In-hospital and long-term mortality according to DM in subgroup by LVEF
Patients with DM had a higher in-hospital mortality rate in all the LVEF subgroups compared to patients without DM (3.4% vs. 7.1%; 3.2% vs. 4.3%, 2.7% vs. 3.8%, respectively), However, there were no significant associations after adjusting for potential confounders (HFrEF, adjusted HR 0.96, 95% CI 0.68–1.34; HFmrEF, adjusted HR 0.71, 95% CI 0.33–1.53; HFpEF, adjusted HR 0.78, 95% CI 0.41–1.49) (Table 3).
Table 3
In-hospital and long-term mortality according to diabetes in 3 subtypes of HF
Diabetes mellitus (DM) | Unadjusted HR (95% CI) | Adjusted HR (95% CI)1 |
In-hospital mortality | | |
LVEF < 40% | | |
Non-diabetes | 1.00 | 1.00 |
Diabetes | 1.28 (0.92–1.77) | 0.96 (0.68–1.34) |
40%≤LVEF < 50% | | |
Non-diabetes | 1.00 | 1.00 |
Diabetes | 0.83 (0.41–1.68) | 0.71 (0.33–1.53) |
LVEF ≥ 50% | | | | |
Non-diabetes | 1.00 | 1.00 |
Diabetes | 0.94 (0.50–1.77) | 0.78 (0.41–1.49) |
Long-term mortality | | |
LVEF < 40% | | |
Non-diabetes | 1.00 | 1.00 |
Diabetes | 1.48 (1.33–1.64) | 1.14 (1.02–1.27) |
40%≤LVEF < 50% |
Non-diabetes | 1.00 | 1.00 |
Diabetes | 1.19 (0.98–1.44) | 0.99 (0.80–1.23) |
LVEF ≥ 50% |
Non-diabetes | 1.00 | 1.00 |
Diabetes | 1.15 (0.98–1.35) | 1.16 (0.98–1.38) |
1. Adjusted for age, sex, body mass index, etiology of heart failure (ischemic vs. non-ischemic), prior admission history due to HF, parenteral inotropics usage, creatinine concentration (< 2.0 vs. ≥2.0 mg/dL), and elevated BNP (≥ 500) or NTproBNP (≥ 1000) |
In contrast, during follow-up, the presence of DM had different impacts on long-term mortality according to LVEF. In HFrEF, DM was significantly associated with increased long-term mortality even after adjusting for potential confounders (adjusted HR 1.14; 95% CI 1.02–1.27). However, DM did not have significant associations with long-term mortality in patients with HFmrEF (adjusted HR 0.99; 95% CI 0.80–1.23), or HFpEF (adjusted HR 1.16; 95% CI 0.98–1.38) (Table 3). The Kaplan-Meier analysis also revealed significant worse long-term mortality in patients with HFrEF and DM compared with patients with HFrEF but without DM (40.2% vs. 52.7%; Log-rank p < 0.001) (Fig. 3).

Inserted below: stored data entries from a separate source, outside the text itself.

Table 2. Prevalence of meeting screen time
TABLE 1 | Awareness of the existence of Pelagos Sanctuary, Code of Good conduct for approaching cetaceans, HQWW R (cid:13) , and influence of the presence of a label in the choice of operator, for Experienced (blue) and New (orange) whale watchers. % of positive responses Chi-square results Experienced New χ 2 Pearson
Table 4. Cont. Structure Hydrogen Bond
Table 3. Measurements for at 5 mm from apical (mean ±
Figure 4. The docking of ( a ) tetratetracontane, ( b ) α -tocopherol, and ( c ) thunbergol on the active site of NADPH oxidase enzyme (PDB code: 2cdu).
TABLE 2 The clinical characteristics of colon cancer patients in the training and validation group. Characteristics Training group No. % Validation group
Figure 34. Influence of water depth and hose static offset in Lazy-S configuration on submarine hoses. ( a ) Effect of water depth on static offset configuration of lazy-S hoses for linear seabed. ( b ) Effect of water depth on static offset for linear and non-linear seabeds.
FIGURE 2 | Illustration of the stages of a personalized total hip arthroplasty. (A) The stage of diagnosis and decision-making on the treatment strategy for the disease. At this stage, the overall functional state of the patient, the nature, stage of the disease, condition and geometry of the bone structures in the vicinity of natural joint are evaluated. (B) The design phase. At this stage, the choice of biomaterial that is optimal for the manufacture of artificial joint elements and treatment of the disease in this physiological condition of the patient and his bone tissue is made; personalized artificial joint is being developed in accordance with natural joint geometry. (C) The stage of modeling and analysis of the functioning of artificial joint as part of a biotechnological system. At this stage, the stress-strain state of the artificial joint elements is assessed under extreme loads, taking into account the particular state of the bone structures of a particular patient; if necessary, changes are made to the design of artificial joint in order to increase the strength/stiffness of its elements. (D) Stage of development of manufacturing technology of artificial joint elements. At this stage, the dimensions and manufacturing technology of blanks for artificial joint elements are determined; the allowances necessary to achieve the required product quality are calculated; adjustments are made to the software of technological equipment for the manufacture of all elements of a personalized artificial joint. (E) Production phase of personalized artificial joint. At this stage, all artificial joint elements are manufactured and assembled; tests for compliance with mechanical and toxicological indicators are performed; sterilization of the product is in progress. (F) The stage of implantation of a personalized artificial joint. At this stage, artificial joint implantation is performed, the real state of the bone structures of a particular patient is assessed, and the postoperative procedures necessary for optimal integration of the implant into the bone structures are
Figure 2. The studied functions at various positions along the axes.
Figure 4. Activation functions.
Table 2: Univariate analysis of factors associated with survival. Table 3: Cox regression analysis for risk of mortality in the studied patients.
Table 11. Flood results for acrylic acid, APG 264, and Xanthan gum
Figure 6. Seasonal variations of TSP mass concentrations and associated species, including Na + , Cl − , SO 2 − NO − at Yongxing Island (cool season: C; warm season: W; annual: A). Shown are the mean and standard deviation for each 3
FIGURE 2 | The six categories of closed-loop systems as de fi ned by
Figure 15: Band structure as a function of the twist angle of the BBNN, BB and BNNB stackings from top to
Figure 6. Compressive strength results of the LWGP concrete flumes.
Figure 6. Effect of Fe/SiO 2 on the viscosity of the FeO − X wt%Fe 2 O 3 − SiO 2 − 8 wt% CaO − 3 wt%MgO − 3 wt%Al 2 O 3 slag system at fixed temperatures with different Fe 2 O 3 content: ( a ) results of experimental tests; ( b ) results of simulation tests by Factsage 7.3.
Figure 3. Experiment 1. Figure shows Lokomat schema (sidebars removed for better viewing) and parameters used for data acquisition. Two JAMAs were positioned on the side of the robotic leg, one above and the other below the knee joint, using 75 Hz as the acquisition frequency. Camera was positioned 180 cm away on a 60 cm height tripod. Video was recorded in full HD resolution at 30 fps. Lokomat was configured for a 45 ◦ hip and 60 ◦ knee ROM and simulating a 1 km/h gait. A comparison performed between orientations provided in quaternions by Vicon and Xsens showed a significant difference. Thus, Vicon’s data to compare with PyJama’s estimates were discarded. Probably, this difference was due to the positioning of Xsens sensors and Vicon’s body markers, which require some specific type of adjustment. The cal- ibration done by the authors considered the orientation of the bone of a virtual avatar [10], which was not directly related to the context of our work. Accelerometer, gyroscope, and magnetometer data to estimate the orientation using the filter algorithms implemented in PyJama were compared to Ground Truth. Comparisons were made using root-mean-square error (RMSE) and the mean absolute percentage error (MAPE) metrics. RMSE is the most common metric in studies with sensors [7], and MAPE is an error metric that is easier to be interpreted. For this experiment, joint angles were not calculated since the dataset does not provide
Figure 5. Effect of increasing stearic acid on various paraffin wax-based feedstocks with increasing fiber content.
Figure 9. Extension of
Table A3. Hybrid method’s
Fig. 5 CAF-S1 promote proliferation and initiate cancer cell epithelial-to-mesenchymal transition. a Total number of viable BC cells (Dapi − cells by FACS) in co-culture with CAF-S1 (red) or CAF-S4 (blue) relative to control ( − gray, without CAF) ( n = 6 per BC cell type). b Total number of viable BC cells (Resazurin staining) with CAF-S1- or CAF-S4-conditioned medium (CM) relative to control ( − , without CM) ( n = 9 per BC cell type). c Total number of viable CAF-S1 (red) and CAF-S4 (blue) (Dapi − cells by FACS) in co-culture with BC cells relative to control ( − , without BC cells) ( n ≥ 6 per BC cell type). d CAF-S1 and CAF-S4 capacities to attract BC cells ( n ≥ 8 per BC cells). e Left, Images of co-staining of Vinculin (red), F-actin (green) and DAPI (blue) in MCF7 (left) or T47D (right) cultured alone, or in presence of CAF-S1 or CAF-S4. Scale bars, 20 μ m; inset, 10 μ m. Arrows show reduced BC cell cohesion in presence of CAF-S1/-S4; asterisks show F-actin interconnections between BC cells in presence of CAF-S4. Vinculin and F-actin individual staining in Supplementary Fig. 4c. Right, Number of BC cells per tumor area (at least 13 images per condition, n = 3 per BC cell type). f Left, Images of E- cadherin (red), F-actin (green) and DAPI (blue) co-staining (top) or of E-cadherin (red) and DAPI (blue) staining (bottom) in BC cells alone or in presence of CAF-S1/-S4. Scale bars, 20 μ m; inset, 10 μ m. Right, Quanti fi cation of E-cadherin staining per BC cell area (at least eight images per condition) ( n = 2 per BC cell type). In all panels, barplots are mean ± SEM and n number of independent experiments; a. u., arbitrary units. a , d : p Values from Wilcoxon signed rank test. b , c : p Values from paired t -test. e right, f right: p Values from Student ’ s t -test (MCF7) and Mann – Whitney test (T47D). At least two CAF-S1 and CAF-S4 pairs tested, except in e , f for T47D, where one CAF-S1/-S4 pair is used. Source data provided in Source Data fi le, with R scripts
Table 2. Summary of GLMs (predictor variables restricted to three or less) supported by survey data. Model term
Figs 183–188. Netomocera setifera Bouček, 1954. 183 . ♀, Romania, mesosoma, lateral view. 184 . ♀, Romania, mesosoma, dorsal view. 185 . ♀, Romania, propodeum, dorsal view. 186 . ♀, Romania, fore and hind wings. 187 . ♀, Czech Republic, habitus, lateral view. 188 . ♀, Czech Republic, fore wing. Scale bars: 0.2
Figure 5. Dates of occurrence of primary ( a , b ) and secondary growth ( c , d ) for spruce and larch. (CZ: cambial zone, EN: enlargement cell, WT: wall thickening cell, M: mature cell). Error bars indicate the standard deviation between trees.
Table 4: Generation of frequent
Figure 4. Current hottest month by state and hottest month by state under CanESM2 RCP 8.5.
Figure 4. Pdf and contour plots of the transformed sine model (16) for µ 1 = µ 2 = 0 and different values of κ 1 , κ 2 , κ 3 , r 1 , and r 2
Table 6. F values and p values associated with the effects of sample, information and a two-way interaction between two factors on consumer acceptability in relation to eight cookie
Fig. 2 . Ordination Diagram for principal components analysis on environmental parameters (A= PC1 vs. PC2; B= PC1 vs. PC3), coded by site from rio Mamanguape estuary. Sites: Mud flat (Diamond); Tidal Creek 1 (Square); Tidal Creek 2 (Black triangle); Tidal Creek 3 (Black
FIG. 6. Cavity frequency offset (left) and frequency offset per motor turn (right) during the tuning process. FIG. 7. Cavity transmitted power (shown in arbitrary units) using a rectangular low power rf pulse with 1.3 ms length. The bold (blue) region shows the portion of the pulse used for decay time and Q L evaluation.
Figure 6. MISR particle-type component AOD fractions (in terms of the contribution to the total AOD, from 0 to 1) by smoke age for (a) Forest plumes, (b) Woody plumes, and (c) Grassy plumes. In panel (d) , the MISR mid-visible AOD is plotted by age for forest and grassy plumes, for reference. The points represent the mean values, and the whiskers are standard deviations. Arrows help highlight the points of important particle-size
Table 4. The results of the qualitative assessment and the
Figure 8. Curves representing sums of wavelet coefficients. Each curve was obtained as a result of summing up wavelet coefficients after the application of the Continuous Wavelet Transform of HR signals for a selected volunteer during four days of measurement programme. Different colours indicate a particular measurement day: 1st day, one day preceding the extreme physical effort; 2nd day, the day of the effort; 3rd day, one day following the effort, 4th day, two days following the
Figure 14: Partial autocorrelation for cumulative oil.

Long-term Mortality, According To Prespecified Subgroup And Glycemic Control
Figure 4 presents the association between DM and long-term mortality in stratified group according to potential confounders including age, sex, ischemic origin, hypertension, chronic kidney disease, and de novo HF. The impact of DM on the long-term mortality was generally consistent across stratified subgroups (p for interaction ≥ 0.05). However, there was a significant difference in the impact of DM on long-term mortality between patients with LVEF ≥ 40% (adjusted HR 1.09; 95% CI 0.95–1.25) and LVEF < 40% (adjusted HR 1.27; 95% CI 1.13–1.43) (p for interaction < 0.001).
Figure 5 demonstrated that patients with uncontrolled DM (HbA1c ≥ 7.0%) had significantly higher long-term mortality compared to patients with well-controlled DM (HbA1c < 7.0%) by the Kaplan-Meier analysis (44.0% vs. 36.8%; Log-rank p = 0.016).